SHORT PROBLEM - Reproduce every row below with "Burnt Area" renamed to "Burned Area" and nothing else altered. Omit the pictures from your answer.

DATA FOR PROCESSING -
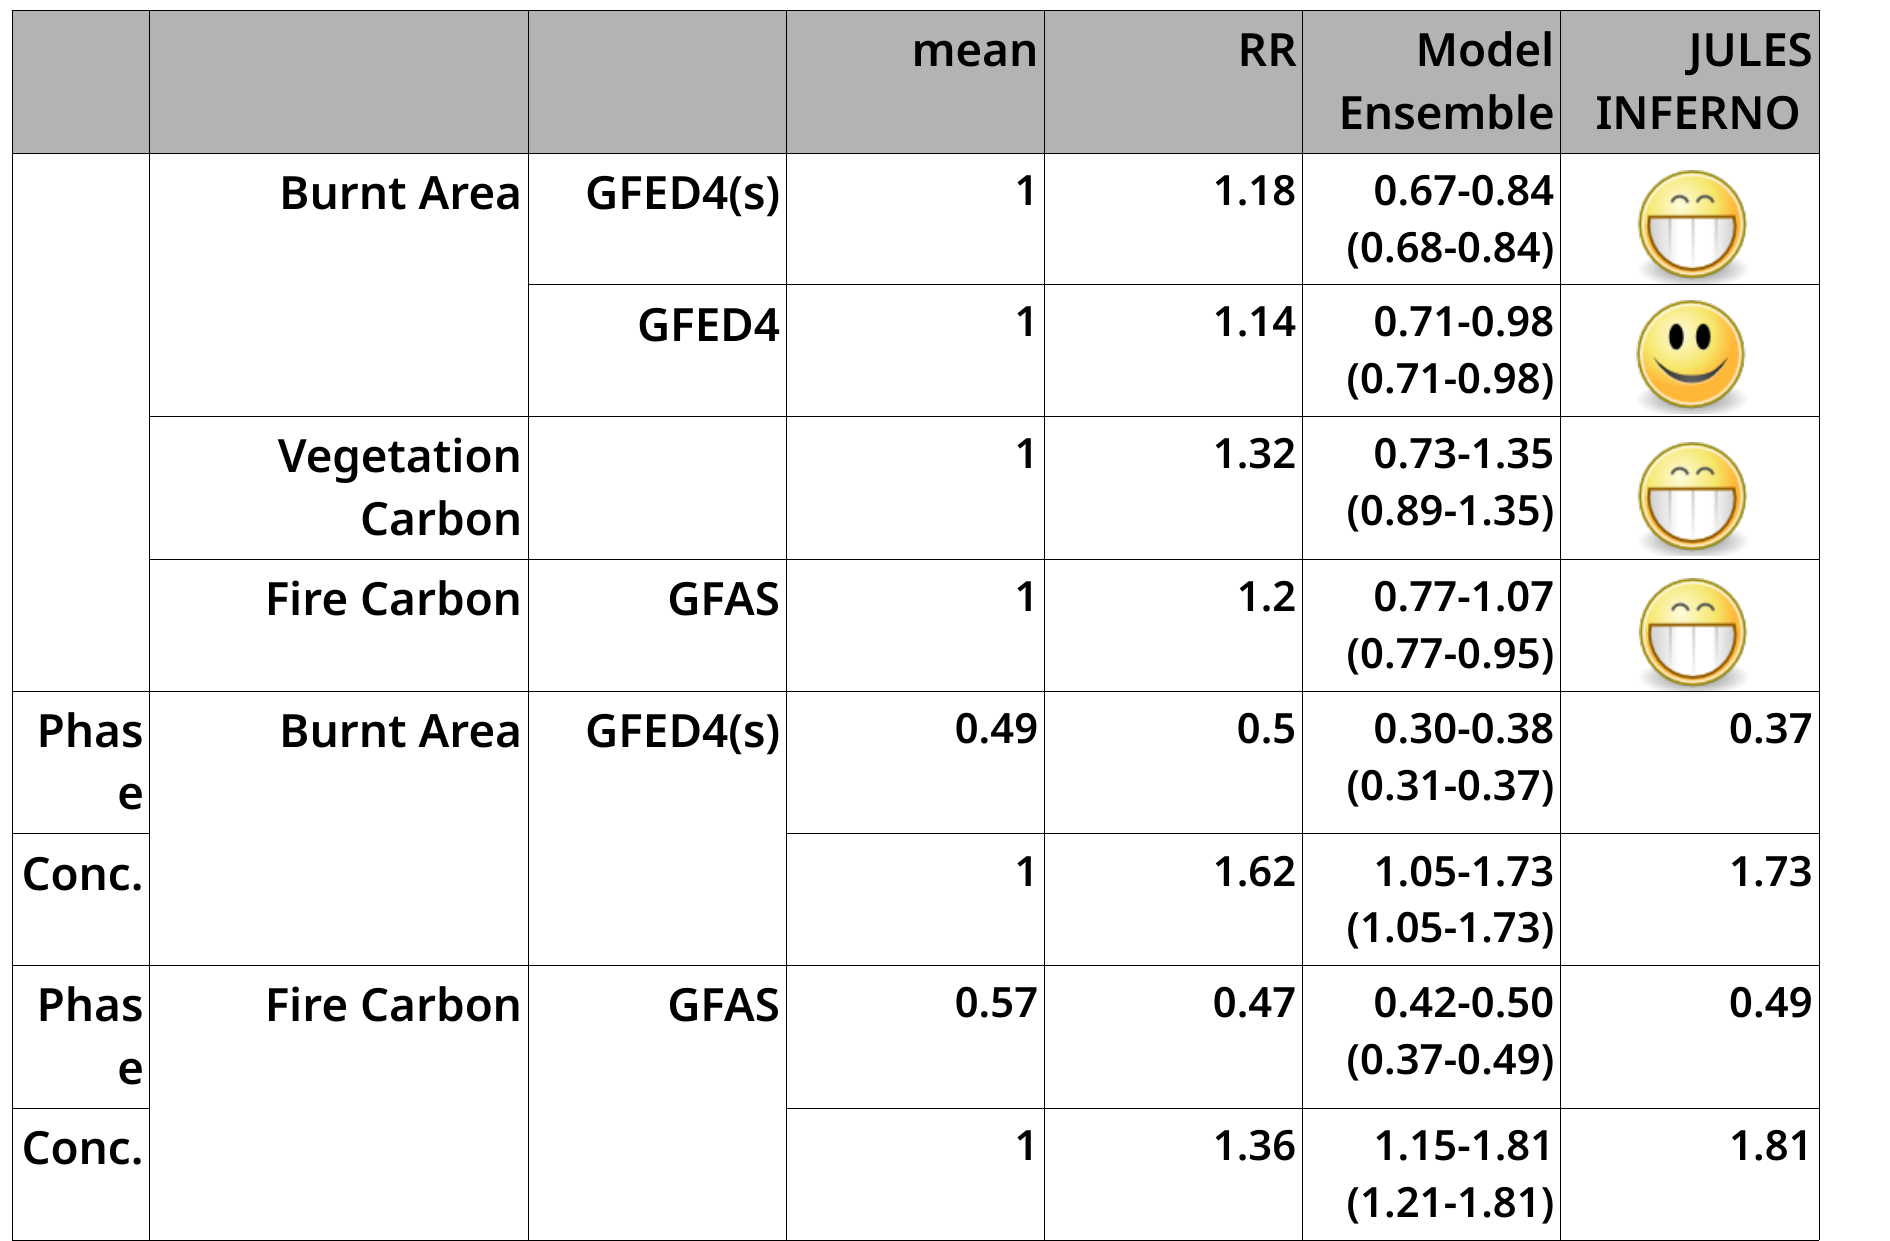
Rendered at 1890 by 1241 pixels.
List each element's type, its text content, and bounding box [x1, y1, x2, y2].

table_cell Phase [13, 966, 149, 1108]
table_cell 1 [787, 154, 1044, 284]
table_cell Vegetation Carbon [150, 417, 528, 559]
table_cell Phase [13, 692, 149, 833]
table_cell 1.36 [1045, 1109, 1302, 1240]
picture [1629, 430, 1755, 556]
table_cell 0.5 [1045, 692, 1302, 833]
table_header mean [787, 11, 1044, 153]
table_cell GFAS [529, 966, 786, 1240]
table_cell 1.05-1.73 (1.05-1.73) [1303, 834, 1560, 965]
table_cell 0.67-0.84 (0.68-0.84) [1303, 154, 1560, 284]
table_cell Burnt Area [150, 692, 528, 965]
table_cell [529, 417, 786, 559]
table_cell [13, 154, 149, 691]
table_cell 1.18 [1045, 154, 1302, 284]
table_cell 1.32 [1045, 417, 1302, 559]
table_cell 0.49 [1561, 966, 1819, 1108]
table_cell 0.42-0.50 (0.37-0.49) [1303, 966, 1560, 1108]
table_cell 1 [787, 834, 1044, 965]
table_header JULES INFERNO [1561, 11, 1819, 153]
table_cell GFED4 [529, 285, 786, 416]
table_cell 1.14 [1045, 285, 1302, 416]
table_header [150, 11, 528, 153]
picture [1630, 566, 1755, 692]
table_cell 0.47 [1045, 966, 1302, 1108]
table_cell Conc. [13, 1109, 149, 1240]
picture [1629, 158, 1755, 284]
table_cell 0.49 [787, 692, 1044, 833]
table_cell 1 [787, 560, 1044, 691]
table_cell 1 [787, 285, 1044, 416]
table_cell 0.37 [1561, 692, 1819, 833]
table_cell Fire Carbon [150, 966, 528, 1240]
table_header RR [1045, 11, 1302, 153]
table_cell [1561, 560, 1819, 691]
table_cell 0.71-0.98 (0.71-0.98) [1303, 285, 1560, 416]
table_cell Conc. [13, 834, 149, 965]
picture [1629, 288, 1755, 414]
table_cell GFAS [529, 560, 786, 691]
table_cell 0.77-1.07 (0.77-0.95) [1303, 560, 1560, 691]
table_cell 0.30-0.38 (0.31-0.37) [1303, 692, 1560, 833]
table_cell 1 [787, 1109, 1044, 1240]
table_header Model Ensemble [1303, 11, 1560, 153]
table_cell 1.15-1.81 (1.21-1.81) [1303, 1109, 1560, 1240]
table_cell 1.73 [1561, 834, 1819, 965]
table_cell 1 [787, 417, 1044, 559]
table_cell 1.81 [1561, 1109, 1819, 1240]
table_header [13, 11, 149, 153]
table_cell [1561, 154, 1819, 284]
table_cell GFED4(s) [529, 692, 786, 965]
table_cell Fire Carbon [150, 560, 528, 691]
table_cell 0.73-1.35 (0.89-1.35) [1303, 417, 1560, 559]
table_cell [1561, 417, 1819, 559]
table_cell Burnt Area [150, 154, 528, 416]
table_header [529, 11, 786, 153]
table_cell 1.2 [1045, 560, 1302, 691]
table_cell 0.57 [787, 966, 1044, 1108]
table_cell GFED4(s) [529, 154, 786, 284]
table_cell 1.62 [1045, 834, 1302, 965]
table_cell [1561, 285, 1819, 416]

SOLUTION -
Rendered at 1890 by 1241 pixels.
List each element's type, its text content, and bounding box [x1, y1, x2, y2].

table_cell Phase [13, 966, 149, 1108]
table_cell 1 [787, 154, 1044, 284]
table_cell Vegetation Carbon [150, 417, 528, 559]
table_cell Phase [13, 692, 149, 833]
table_cell 1.36 [1045, 1109, 1302, 1240]
picture [1629, 430, 1755, 556]
table_cell 0.5 [1045, 692, 1302, 833]
table_header mean [787, 11, 1044, 153]
table_cell GFAS [529, 966, 786, 1240]
table_cell 1.05-1.73 (1.05-1.73) [1303, 834, 1560, 965]
table_cell 0.67-0.84 (0.68-0.84) [1303, 154, 1560, 284]
table_cell Burned Area [150, 692, 528, 965]
table_cell [529, 417, 786, 559]
table_cell [13, 154, 149, 691]
table_cell 1.18 [1045, 154, 1302, 284]
table_cell 1.32 [1045, 417, 1302, 559]
table_cell 0.49 [1561, 966, 1819, 1108]
table_cell 0.42-0.50 (0.37-0.49) [1303, 966, 1560, 1108]
table_cell 1 [787, 834, 1044, 965]
table_header JULES INFERNO [1561, 11, 1819, 153]
table_cell GFED4 [529, 285, 786, 416]
table_cell 1.14 [1045, 285, 1302, 416]
table_header [150, 11, 528, 153]
picture [1630, 566, 1755, 692]
table_cell 0.47 [1045, 966, 1302, 1108]
table_cell Conc. [13, 1109, 149, 1240]
picture [1629, 158, 1755, 284]
table_cell 0.49 [787, 692, 1044, 833]
table_cell 1 [787, 560, 1044, 691]
table_cell 1 [787, 285, 1044, 416]
table_cell 0.37 [1561, 692, 1819, 833]
table_cell Fire Carbon [150, 966, 528, 1240]
table_header RR [1045, 11, 1302, 153]
table_cell [1561, 560, 1819, 691]
table_cell 0.71-0.98 (0.71-0.98) [1303, 285, 1560, 416]
table_cell Conc. [13, 834, 149, 965]
picture [1629, 288, 1755, 414]
table_cell GFAS [529, 560, 786, 691]
table_cell 0.77-1.07 (0.77-0.95) [1303, 560, 1560, 691]
table_cell 0.30-0.38 (0.31-0.37) [1303, 692, 1560, 833]
table_cell 1 [787, 1109, 1044, 1240]
table_header Model Ensemble [1303, 11, 1560, 153]
table_cell 1.15-1.81 (1.21-1.81) [1303, 1109, 1560, 1240]
table_cell 1.73 [1561, 834, 1819, 965]
table_cell 1 [787, 417, 1044, 559]
table_cell 1.81 [1561, 1109, 1819, 1240]
table_header [13, 11, 149, 153]
table_cell [1561, 154, 1819, 284]
table_cell GFED4(s) [529, 692, 786, 965]
table_cell Fire Carbon [150, 560, 528, 691]
table_cell 0.73-1.35 (0.89-1.35) [1303, 417, 1560, 559]
table_cell [1561, 417, 1819, 559]
table_cell Burned Area [150, 154, 528, 416]
table_header [529, 11, 786, 153]
table_cell 1.2 [1045, 560, 1302, 691]
table_cell 0.57 [787, 966, 1044, 1108]
table_cell GFED4(s) [529, 154, 786, 284]
table_cell 1.62 [1045, 834, 1302, 965]
table_cell [1561, 285, 1819, 416]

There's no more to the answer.